她正要走,但一想,李春花身为家里唯一的长辈,要是不在,也不合适,便又转身说道:“娘,要不先让玉姝守着,你和我回去陪着,我让二郎快些吃,吃完后过来换玉姝。”
不论她内心是怎么看待白家人的,也不论白家人是怎么算计的,只要他们面子上做的不难看,甚至做出来的事对她是有利的,那她愿意做好面子交情。
就像李云秀,尽管心里打着鬼主意,可面上却对她很热情很好,还时不时给她送菜,那她就没必要去撕破脸闹得大家都不好看,白得新鲜的蔬菜吃,有什么不好呢。
至于他们打的那些鬼主意,最后主动权、话语权不都还是在她手上。
真到了那一天,还不是由她说了算,到时候他们又能拿她怎么样?
白小芽想得很通,并不觉得这是一件难缠的大事。
人嘛,你想利用我,我再反利用你,就看谁更技高一筹了。
他们以为她是个好掌控的,以为把她锁死在江家就能踩着她攀龙附凤了,想得美。
到时候什么道德绑架,人情绑架,都不好使。
李春花看了眼玉姝,又看向两个更小的远力和玉芳:“玉姝,你带着远力和玉芳,你们三个在这守着,你二哥很快就来。

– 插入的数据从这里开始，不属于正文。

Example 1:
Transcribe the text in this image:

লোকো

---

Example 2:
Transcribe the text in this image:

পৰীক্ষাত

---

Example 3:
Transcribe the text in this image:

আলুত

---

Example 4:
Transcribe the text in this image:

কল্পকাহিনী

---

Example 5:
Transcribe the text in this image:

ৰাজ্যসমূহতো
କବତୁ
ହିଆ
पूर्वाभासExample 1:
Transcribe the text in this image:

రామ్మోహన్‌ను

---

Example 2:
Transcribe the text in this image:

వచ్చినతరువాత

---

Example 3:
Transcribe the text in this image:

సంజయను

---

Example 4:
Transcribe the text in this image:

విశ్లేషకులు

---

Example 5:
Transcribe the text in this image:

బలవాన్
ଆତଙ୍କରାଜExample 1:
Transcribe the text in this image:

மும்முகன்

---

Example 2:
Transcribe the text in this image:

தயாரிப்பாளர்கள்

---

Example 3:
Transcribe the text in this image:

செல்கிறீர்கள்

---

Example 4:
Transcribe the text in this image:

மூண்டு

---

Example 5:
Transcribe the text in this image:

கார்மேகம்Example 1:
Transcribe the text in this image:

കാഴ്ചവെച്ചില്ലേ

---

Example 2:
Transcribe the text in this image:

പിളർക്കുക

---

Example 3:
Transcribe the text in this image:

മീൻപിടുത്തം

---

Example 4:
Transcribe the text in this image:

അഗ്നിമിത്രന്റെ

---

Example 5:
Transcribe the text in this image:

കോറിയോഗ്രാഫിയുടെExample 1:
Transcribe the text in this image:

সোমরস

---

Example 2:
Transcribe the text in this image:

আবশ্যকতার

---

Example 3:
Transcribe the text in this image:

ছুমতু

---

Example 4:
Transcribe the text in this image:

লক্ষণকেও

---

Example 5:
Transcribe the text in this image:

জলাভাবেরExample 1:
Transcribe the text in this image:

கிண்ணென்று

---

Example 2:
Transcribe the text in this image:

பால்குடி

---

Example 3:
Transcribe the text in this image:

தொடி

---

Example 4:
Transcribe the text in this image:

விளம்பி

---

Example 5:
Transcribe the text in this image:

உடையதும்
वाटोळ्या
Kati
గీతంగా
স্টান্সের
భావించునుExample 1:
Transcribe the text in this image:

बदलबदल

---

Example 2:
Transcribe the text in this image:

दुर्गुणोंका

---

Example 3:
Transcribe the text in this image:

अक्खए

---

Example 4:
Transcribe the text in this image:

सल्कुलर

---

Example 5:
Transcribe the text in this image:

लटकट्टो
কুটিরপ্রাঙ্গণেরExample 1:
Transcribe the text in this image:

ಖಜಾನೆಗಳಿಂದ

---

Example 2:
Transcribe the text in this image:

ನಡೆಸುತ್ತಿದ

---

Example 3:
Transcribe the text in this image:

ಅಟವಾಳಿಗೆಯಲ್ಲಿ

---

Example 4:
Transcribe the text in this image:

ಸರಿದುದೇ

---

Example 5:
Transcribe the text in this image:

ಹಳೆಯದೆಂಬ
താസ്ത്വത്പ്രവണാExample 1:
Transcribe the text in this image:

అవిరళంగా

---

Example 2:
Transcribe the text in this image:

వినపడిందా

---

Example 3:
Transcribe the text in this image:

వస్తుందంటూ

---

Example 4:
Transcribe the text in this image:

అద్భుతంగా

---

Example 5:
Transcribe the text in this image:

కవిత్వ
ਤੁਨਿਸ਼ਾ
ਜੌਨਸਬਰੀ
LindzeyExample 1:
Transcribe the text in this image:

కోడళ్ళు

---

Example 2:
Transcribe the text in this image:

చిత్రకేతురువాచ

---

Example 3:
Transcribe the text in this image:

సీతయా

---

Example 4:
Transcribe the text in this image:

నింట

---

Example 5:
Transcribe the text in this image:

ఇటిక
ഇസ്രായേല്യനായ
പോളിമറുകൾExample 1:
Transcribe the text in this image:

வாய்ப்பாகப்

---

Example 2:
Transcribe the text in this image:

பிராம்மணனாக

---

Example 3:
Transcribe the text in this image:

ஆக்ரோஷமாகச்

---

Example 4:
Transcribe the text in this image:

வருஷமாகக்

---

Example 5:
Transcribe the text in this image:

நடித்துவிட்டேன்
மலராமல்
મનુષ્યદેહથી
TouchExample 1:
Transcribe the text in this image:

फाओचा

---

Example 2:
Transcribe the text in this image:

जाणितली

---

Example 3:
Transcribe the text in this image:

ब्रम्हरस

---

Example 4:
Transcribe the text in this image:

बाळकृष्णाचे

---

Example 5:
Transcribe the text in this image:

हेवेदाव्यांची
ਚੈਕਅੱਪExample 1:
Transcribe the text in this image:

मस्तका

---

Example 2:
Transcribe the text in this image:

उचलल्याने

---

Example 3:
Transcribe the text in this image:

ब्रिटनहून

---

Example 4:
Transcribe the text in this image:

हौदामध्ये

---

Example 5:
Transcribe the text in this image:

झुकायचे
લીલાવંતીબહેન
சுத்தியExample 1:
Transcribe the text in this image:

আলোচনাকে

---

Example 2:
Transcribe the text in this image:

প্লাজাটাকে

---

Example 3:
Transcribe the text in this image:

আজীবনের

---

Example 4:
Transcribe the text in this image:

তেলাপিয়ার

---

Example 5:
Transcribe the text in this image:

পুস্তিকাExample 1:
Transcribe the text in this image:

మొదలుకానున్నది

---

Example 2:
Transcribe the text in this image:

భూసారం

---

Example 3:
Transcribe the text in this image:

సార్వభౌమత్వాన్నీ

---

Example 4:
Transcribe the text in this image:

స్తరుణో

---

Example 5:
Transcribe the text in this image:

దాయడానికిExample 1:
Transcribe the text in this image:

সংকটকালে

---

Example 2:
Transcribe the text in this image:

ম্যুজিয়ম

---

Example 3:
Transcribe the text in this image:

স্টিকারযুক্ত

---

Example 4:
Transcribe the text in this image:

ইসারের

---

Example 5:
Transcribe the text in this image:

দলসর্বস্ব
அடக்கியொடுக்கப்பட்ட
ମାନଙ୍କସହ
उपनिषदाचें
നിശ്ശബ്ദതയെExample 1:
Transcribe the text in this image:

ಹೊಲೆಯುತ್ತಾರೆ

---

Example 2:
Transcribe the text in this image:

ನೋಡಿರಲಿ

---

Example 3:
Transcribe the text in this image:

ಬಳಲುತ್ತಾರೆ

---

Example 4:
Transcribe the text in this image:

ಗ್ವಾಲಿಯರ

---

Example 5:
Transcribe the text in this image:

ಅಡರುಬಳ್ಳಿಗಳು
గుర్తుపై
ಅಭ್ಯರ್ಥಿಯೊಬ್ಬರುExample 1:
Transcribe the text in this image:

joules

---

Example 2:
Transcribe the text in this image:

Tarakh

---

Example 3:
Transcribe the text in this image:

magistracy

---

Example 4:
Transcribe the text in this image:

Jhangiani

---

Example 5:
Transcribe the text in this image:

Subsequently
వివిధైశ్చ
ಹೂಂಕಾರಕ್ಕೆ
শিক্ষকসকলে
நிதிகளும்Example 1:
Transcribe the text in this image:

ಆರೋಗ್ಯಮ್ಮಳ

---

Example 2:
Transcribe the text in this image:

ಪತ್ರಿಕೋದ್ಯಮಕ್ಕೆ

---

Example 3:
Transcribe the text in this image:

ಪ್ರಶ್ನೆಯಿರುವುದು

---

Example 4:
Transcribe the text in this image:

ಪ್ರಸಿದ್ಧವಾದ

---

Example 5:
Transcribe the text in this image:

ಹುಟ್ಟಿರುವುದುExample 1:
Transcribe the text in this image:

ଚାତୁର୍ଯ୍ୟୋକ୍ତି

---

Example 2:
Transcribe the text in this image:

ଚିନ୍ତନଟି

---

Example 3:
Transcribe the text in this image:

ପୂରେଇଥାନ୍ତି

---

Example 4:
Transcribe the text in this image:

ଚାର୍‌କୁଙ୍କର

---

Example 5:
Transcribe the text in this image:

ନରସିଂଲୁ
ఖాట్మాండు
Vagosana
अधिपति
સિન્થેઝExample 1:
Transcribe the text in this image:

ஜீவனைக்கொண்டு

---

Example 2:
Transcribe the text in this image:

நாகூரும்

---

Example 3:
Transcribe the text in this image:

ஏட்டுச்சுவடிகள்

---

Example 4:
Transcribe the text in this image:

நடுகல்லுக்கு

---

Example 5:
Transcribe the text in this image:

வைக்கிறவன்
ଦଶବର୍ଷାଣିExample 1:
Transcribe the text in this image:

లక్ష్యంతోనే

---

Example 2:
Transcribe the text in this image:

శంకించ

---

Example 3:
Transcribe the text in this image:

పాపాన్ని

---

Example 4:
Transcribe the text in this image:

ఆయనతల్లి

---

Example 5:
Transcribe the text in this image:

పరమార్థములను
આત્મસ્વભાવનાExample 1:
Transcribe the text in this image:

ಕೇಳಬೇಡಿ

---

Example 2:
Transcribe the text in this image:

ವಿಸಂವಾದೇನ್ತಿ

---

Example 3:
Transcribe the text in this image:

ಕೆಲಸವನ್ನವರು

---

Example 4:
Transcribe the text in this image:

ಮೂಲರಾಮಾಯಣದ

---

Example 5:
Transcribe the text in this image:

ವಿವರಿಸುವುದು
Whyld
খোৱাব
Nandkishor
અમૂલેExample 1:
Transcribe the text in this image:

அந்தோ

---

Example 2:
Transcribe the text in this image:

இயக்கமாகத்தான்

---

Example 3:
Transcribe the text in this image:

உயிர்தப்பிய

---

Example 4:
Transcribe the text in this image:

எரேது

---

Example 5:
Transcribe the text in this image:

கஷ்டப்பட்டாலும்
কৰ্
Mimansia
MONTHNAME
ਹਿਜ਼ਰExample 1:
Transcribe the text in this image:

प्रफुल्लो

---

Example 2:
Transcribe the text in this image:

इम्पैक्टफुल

真要有啥事,你们只管大叫,这里是咱们村,更是咱们江家一脉的地,到时候大家都会护着你们的。”
江玉姝点点头:“娘你快回吧,我晓得哩。你不用担心,我会看好咱家和三叔家田的。”
白小芽摸了摸江玉姝的头:“我也会快些过来,你别害怕。”
“嫂子,你快回去吧,我才不怕嘞!”
婆媳俩快速赶了回去,白小芽单独舀了一份水煮鱼出来,又拨了些野菜出来,留给给江玉姝他们,然后到前院去喊白永贵他们吃饭。
“爹,赶紧吃饭吧,吃完饭,你们也都回去看着点田,眼下家里稻谷才是最要紧的。”
白永贵道:“一会儿你哥他们回去,我在这继续挖两下,左右家里还有你嫂子和你娘他们,田里的事不担心。”
白小芽:“也行,那你们快洗手吃饭吧,鱼凉了就不好吃了。”
此时白石头已经放下了铲子,正拍着手上的泥灰往堂屋走去。
他快走到门口时,使劲闻了闻:“二妹你这是做的啥菜呀,我还在干活就闻到了香味,把我馋得哟,肚子咕噜噜直响。”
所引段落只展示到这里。